Two films of female awakening one based on a book I recently read: 'I Capture the Castle', one based on a book I have not read: 'Brick Lane'. Both drawing on very different visions of England.
In the former, history plays no apparent part - the whole world is the personal world of its narrator, Cassandra. In the latter, history unfolds as a shaping background, we see the startling, shattering events of 9/11, observing some of their consequences even as the focus remains squarely on the personal dilemmas of Nazneen in relation to her family and her place.
The film of 'I Capture the Castle', enjoyable as it is in its own right, coarsens the book in two ways. The first is that it makes the characters, with the exception of Cassandra herself, less likeable. Events, happenings and sayings are invented to support this, often directly against the flow of the book's unfolding narrative. In the book even the predatory photographer, Leda, comes to be begrudgingly accepted into the space of Cassandra's regard.
Second, and more importantly perhaps, the film cannot resist 'explaining things'. In the book, things happen, erupt, bump along in the mysteriousness of their humanity. Being 17, Cassandra cannot be expected to understand everything. Can we at 70? Stuff happens and the miracle of life, suggests Dodie Smith, the book's author, is that we navigate it in all its complexity, finding joy, suffering pain, coping. The film obtrudes a 'knowing narrative' that tries to create connecting linkages: everything must be neatly packaged for the audience, closing down, rather opening up, their own imaginative resources.
Nazneen's awakening is to discover that, to her surprise, she loves her husband (arranged, older, pompous, full of crushed hope and the trail of false prospects yet fundamentally kind) Yet she cannot return with him to Bangladesh when he finds all meaningful paths closed to him in England. She cannot return for her daughters' sake, nor hers. She has rejected the excitement of the younger man, of divorce and re-marriage after their adultery together (and his radicalisation after 9/11) and has realised that her younger sister, left behind in Bangladesh, has trodden a much more difficult path than her own disappointed romantic hopes had projected onto her, greatly more difficult, in fact, than her own. She turns, the film suggests, to her own resources and possibilities and to the fragmented but real life she has been given.

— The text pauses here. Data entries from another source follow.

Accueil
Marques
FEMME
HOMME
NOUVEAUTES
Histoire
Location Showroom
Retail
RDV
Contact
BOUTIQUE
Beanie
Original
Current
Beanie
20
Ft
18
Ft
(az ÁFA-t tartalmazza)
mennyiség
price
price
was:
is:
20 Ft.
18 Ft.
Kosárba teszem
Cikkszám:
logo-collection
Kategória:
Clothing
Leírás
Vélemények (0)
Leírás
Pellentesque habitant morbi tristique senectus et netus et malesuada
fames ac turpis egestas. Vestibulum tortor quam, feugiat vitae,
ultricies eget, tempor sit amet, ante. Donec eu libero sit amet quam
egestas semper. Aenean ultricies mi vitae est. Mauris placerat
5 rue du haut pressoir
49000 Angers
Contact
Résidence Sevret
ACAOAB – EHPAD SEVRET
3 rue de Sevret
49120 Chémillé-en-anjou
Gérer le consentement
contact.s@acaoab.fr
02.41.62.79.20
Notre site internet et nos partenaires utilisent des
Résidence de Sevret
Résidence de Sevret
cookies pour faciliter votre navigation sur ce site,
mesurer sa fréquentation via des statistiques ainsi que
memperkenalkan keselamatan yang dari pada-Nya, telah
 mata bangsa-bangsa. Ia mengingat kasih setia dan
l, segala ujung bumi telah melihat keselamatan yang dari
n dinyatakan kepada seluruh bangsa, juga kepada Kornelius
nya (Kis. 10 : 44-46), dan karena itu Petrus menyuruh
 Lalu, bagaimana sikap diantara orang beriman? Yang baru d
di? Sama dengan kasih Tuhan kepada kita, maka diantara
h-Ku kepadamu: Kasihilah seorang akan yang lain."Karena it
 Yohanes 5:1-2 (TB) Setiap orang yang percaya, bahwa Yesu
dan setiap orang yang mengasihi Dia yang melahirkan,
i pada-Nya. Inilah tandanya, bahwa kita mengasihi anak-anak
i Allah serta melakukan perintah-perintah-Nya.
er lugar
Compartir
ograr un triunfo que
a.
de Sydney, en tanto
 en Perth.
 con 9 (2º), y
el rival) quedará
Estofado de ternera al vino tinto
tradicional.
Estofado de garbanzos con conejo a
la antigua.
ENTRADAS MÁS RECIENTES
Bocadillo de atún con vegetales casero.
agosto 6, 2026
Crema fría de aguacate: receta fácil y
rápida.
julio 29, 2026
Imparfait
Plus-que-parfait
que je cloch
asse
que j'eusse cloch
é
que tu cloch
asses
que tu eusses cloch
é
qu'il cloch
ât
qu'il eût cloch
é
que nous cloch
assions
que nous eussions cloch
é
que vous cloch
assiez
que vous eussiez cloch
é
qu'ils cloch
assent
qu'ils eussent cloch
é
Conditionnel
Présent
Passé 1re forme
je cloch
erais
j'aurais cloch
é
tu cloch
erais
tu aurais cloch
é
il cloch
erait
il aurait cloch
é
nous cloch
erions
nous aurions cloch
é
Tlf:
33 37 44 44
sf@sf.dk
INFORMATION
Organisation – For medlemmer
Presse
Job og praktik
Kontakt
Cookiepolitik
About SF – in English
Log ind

Both are, at heart, about more than coping with the heart's affections, of finding through 'disillusionment' more hopeful prospects - one at the outset of adulthood, one at the midpoint. Both books were written at a time of crisis - Smith's in the Second World War, Ali's in the birth of the war on terrorism - but both affirm the reality of domestic space in very different settings and the resources of that space to give life if it is lived clearly, without illusion and with small, but tender, hopes.